I braked when I saw emergency lights, masses of people, and blocked streets ahead. I didn’t know what had happened, but just a few short weeks after the murder of Renee Good in our streets, I felt my blood turn cold.

A man ran up to my car and said, “Someone’s been shot. We’re trying to direct traffic away.” The look on my face might be the reason he added, “He might be okay.”

I drove home in a kind of stunned silence. Not the surprised kind of silence though; those days are long over.

Many more events have swept our nation and globe since ICE tormented this North Star city, and like so many things, it seems to have already faded from the headlines. Not locally, however.

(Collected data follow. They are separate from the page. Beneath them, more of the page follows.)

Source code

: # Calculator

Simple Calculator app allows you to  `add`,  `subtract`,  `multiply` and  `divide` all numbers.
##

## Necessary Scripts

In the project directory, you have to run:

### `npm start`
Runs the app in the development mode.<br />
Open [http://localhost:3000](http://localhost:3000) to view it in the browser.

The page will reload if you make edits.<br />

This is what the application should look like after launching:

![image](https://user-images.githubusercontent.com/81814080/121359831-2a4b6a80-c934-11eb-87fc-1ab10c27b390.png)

The vigils remain, as does the anger, sadness, and calls for justice.

During January and February, many of us wondered if our police force—with their reputation still in tatters after the George Floyd murder of 2020—would stand with the people against these invaders. Perhaps they would seek to build new relationships with the community and stand with us against these uninvited, untrained, mall cops cosplaying as soldiers (nothing against mall cops). Yet, we were disappointed—but again, not surprised—when they focused more on breaking up and arresting protesters than on protecting our community.

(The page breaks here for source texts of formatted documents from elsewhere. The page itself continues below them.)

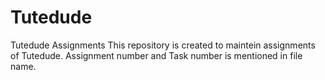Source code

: # Tutedude
Tutedude Assignments
This repository is created to maintein assignments of Tutedude.
Assignment number and Task number is mentioned in file name.
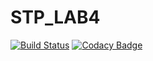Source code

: # STP_LAB4
[![Build Status](https://travis-ci.org/Igor360/STP_LAB4.svg?branch=master)](https://travis-ci.org/Igor360/STP_LAB4)
[![Codacy Badge](https://api.codacy.com/project/badge/Grade/d33934ec794c4f2b8a6e9f96b453f72b)](https://www.codacy.com/app/Igor360/STP_LAB4?utm_source=github.com&amp;utm_medium=referral&amp;utm_content=Igor360/STP_LAB4&amp;utm_campaign=Badge_Grade)
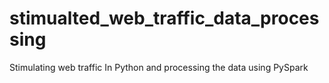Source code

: # stimualted_web_traffic_data_processing
Stimulating web traffic In Python and processing the data using PySpark
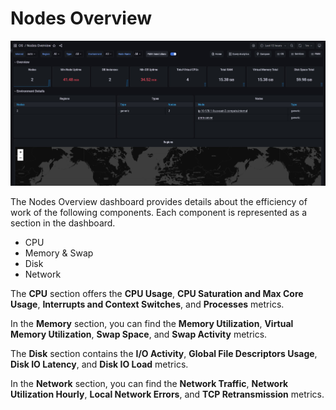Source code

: # Nodes Overview

![!image](../../_images/PMM_Nodes_Overview.jpg)

The Nodes Overview dashboard provides details about the efficiency of work of the following components. Each component is represented as a section in the dashboard.

- CPU
- Memory & Swap
- Disk
- Network

The **CPU** section offers the **CPU Usage**, **CPU Saturation and Max Core Usage**, **Interrupts and Context Switches**, and **Processes** metrics.

In the **Memory** section, you can find the **Memory Utilization**, **Virtual Memory Utilization**, **Swap Space**, and **Swap Activity** metrics.

The **Disk** section contains the **I/O Activity**, **Global File Descriptors Usage**, **Disk IO Latency**, and **Disk IO Load** metrics.

In the **Network** section, you can find the **Network Traffic**, **Network Utilization Hourly**, **Local Network Errors**, and **TCP Retransmission** metrics.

Power aligns with power. That’s how it protects itself.

At least, that’s how it works in a hierarchical society. That’s certainly how America operates.

But the people of Minneapolis are test-driving a new model. One that can serve as an example not only for how to defeat ICE, but for how we could restructure our whole society.

Minneapolis is building infrastructure and community networks of people doing what they can to help one another. They are delivering food, making donations, supporting rent, and coming together to support local businesses—especially our immigrant-owned businesses. We are finding new and creative ways to share information, raise money, and warn and protect our neighbors. None of this is thanks to a leader. This is a leaderless, organic, intuitive movement driven by mutual care and support.

In a hierarchical society, people often expect leadership to do the protecting (forgetting all the times in the past that they have failed to do just that). In a communal or egalitarian society, the people protect and care for themselves and each other. Not through force or vigilantism, but through connection, and the kind of power that is generated in solidarity.

Yes, what we are seeing in Minneapolis is power. The kind of power that sees us all as one. We are exercising “power with,”, not “power over.” Power together. Power in unity.

But how do we spread this kind of power? Maybe the baboons can show us.

Don’t worry—I’m not advocating for dumpsters of tainted food. That’s not the lesson. The lesson is this: without the alpha males, the baboons did not choose to return to hierarchy. Nor did they simply replace the males with females and call it good (which is what some people mistakenly think matriarchy calls for). Instead, they instinctively created something better.

They organized themselves into a cooperative, circular structure. They began to demonstrate care for each other. Respect. Boundaries. As a long-term consequence of this new social structure, all the baboons in the troop benefited from lower stress levels and longer, happier lives.

What we need is a Minneapolis-type community-building revolution on a national, even global, scale.

One that can ultimately create a better, fairer, more equal society.

A society where bullies are rejected, rather than rewarded with power.

Where chest-thumping is ignored, not emulated.

Where those who hoard wealth at the expense of the poor are punished, not celebrated.

Where those demonstrating the desire to dominate (or decimate) other countries without alignment to international law, morality, or humanity are stripped of authority.

And where those wannabe strongmen who seek to rule by fear and intimidation are immediately evicted from power.

Minneapolis is setting the standard. Not only for how to resist ICE, but for how to reject the hierarchical system that would have created such a force in the first place.

And—it is showing us what can happen when we stop hoping and wishing for better leaders and start to rely on ourselves.

In other words, Minneapolis is practice ground for building a new, humane future.